Parecia que, com D. Maria e o Príncipe Regente, a Esquerda tinha recuado. Porém, com as invasões francesas acentuou-se entre nós a descrença. Lembram-se dos tais «degenerados» que foram oferecer os seus serviços a Junot? Importavam-se eles lá com a nossa independência... O que pretendiam, era o triunfo da tal Esquerda.

E chegaram o «vintismo» e as lutas entre Liberais e Absolutistas, entre D. Pedro IV e D. Miguel... Já são três as grandes obras que não consigo ler até ao fim por chamarem a D. Miguel «usurpador». Então não é D. Pedro IV que deixou de ser português, ele e os seus filhos, quando se proclamou Pedro I do Brasil, que é o usurpador?

Mas aqui tratava-se do triunfo da esquerda sobre a direita e nesse caso, já são permitidas todas as incoerências._

O Morgado de Chão de Lamas lutou, quanto lhe foi possível, contra o liberalismo. Conta Belisário Pimenta que, certo dia, os liberais, então na mó de cima, enviaram um oficial do Exército para o prender. Virou-se o santo contra a esmola e ele é que deu voz de prisão ao chefe.

Conta o mesmo investigador que Joaquim Vitorino da Silva que era Capião-mór de Miranda e Podentes, chegou a ser destituído do seu cargo por causa das suas ideias liberais. Porém, os adeptos de D. Miguel não eram assim tão maus... Reintegraram-no nos seus cargos e, após a Convenção de Évora-Monte, tornou-se o Sr. Barão de Miranda.

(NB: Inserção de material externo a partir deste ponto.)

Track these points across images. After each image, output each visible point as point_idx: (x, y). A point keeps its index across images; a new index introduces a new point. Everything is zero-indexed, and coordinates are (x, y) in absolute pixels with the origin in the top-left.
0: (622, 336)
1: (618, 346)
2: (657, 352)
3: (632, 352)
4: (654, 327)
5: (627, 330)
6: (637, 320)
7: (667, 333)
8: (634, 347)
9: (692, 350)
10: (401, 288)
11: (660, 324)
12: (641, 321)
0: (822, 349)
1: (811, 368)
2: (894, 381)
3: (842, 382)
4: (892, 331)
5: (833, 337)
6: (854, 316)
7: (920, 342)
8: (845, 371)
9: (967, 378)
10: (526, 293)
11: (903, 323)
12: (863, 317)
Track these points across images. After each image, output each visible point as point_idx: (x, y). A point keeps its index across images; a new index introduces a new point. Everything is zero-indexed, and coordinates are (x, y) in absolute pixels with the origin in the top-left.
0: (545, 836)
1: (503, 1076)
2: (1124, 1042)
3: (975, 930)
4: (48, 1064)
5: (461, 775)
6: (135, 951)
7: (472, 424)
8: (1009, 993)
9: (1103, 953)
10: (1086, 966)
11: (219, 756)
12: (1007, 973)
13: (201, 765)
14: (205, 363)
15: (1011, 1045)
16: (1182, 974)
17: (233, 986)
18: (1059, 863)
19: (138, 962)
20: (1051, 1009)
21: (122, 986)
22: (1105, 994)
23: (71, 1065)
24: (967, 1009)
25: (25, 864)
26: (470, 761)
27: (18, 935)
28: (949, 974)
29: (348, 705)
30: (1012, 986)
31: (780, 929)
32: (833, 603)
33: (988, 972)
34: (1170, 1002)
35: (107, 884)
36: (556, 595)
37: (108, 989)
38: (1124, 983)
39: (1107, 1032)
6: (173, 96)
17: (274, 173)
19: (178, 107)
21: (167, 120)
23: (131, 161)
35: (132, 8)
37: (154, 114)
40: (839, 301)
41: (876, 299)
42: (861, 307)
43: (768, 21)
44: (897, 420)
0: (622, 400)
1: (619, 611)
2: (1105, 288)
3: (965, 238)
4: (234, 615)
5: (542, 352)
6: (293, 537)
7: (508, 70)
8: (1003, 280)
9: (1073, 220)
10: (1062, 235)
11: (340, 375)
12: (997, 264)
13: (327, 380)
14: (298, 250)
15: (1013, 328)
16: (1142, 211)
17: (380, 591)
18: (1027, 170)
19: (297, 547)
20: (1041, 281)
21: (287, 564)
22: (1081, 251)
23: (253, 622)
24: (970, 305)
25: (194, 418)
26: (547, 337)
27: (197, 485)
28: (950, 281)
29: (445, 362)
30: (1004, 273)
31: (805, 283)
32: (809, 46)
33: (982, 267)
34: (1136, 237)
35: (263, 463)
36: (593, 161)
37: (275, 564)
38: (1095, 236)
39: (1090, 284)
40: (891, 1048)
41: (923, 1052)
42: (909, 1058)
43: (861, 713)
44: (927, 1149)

Entretanto, o solar do Morgado de Chão de Lamas, em 1811, fica reduzido a cinzas e ruínas. Dez anos depois, ainda se encontra assim. É o citado Belisário Pimenta que narra ter ido a Lisboa, ao arquivo particular do Sr. José de Paiva Manso Sarrea Carvalho e ter verificado que o dito Sebastião Alves Nunes, em 2 de Dezembro de 1821, fez uma doação dos seus bens e título a Sérvulo Maria de Paiva Manso.

Por esses «tempos, aparecem uns registos de Baptismo de filhos dum Paiva Manso cujos avós maternos são incógnitos. Será juízo temerário a suspeita de que a mãe do novo Morgado era filha de Sebastião Alves Nunes?

O caso é que se não falou mais nele e consta que regressou a Abiúl.